[Recorded data]
· · ·

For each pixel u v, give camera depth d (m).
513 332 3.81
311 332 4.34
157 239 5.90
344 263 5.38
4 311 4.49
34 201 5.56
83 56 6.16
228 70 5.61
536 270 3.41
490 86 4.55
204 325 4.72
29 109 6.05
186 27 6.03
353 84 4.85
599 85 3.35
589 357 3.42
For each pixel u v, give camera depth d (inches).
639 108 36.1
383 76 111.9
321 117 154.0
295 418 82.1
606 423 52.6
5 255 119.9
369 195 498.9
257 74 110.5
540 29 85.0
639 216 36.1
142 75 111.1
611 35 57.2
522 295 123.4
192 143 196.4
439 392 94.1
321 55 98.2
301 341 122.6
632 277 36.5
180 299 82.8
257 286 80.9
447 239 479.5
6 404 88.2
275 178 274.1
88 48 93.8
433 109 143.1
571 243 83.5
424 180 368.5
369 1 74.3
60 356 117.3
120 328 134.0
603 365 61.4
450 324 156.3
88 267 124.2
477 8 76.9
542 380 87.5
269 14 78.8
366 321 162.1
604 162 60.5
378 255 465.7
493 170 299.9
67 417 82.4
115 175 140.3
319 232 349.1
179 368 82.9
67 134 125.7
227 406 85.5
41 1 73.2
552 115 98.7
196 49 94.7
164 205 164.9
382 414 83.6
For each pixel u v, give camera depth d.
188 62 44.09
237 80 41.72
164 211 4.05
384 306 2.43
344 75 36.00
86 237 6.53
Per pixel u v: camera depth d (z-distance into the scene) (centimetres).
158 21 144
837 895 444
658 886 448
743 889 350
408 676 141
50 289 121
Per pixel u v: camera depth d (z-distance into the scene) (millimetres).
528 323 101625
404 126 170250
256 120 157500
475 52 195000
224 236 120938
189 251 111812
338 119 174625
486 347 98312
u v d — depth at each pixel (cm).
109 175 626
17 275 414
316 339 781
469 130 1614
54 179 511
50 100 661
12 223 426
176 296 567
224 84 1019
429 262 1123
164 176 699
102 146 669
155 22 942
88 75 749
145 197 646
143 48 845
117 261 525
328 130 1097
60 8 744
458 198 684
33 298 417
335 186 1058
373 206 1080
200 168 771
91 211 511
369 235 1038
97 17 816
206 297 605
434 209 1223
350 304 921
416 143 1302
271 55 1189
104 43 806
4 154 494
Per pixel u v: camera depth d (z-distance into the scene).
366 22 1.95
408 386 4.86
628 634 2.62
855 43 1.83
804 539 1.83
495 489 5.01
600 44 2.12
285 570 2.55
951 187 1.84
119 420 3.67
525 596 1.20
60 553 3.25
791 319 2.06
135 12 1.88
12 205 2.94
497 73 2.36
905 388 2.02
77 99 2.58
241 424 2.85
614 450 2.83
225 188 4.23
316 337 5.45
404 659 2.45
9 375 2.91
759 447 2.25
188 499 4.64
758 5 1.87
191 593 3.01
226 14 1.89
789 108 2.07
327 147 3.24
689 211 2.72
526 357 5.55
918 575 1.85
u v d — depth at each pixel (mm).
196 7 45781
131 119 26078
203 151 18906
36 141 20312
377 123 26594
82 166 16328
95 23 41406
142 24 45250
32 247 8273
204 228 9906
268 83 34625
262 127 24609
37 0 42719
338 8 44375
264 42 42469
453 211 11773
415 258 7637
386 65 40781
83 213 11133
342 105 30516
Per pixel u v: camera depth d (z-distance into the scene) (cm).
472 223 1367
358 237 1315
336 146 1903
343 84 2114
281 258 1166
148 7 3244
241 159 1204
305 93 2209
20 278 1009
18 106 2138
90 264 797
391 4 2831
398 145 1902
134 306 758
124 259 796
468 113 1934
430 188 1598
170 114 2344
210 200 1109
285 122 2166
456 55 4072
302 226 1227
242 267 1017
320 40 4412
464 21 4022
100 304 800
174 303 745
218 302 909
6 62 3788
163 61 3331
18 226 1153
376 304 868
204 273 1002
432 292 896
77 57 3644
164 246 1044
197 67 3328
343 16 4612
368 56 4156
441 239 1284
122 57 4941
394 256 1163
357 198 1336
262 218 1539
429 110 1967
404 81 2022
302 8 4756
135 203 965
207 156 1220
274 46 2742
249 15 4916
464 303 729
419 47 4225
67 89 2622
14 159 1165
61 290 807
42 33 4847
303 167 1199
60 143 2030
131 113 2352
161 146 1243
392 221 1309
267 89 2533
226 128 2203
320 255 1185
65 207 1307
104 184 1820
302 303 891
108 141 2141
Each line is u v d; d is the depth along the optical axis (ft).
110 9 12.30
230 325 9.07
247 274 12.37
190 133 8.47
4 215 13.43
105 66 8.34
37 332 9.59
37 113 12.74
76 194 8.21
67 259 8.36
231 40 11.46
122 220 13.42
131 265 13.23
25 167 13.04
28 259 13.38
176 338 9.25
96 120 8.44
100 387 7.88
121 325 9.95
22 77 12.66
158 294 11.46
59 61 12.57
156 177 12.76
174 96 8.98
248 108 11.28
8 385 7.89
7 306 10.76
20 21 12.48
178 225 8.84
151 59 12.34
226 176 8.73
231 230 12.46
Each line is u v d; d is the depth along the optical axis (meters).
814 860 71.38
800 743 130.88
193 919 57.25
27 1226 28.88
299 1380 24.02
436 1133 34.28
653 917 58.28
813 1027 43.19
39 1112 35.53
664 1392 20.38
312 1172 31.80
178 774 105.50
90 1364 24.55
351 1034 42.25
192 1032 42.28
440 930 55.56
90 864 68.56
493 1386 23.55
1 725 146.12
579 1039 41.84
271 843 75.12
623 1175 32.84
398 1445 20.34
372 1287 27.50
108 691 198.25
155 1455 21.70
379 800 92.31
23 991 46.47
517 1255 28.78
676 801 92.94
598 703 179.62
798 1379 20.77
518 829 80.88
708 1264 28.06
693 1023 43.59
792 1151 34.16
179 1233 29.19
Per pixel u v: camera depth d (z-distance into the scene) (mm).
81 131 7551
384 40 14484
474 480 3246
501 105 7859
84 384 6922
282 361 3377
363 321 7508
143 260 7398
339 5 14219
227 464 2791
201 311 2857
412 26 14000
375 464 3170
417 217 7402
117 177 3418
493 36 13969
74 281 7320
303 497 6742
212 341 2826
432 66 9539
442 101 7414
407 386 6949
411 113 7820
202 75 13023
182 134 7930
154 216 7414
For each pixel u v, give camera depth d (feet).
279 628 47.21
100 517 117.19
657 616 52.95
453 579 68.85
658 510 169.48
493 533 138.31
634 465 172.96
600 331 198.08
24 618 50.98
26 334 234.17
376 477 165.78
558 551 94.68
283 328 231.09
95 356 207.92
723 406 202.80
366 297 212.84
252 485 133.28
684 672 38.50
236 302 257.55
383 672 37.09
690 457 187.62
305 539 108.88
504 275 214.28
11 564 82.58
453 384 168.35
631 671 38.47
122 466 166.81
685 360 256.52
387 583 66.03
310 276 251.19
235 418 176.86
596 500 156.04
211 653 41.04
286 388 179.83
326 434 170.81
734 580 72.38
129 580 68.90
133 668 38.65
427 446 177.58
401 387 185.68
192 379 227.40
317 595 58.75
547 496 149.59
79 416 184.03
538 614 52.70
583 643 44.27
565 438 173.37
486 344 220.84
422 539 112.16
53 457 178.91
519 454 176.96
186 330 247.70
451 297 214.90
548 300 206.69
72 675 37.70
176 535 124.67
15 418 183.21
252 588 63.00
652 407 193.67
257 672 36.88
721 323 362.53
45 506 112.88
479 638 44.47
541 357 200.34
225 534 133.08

· · ·

- What you should do -
Where a line above holds the string "pixel", show that line.

- Task answer -
For each pixel u v, give camera depth d (m).
For each pixel u v, give camera depth d (inches).
For each pixel u v, give camera depth d.
Per pixel u v: camera depth d (z-distance into the scene) (centimetres).
Per pixel u v: camera depth d (z-distance into the scene) (millimetres).
u v d — depth at each pixel (cm).
Per pixel u v: camera depth d (z-distance into the scene).
u v d — depth at each pixel (mm).
Per pixel u v: camera depth d (z-distance into the scene) (cm).
Per pixel u v: camera depth d (z-distance into the scene) (mm).
For each pixel u v, give camera depth d (feet).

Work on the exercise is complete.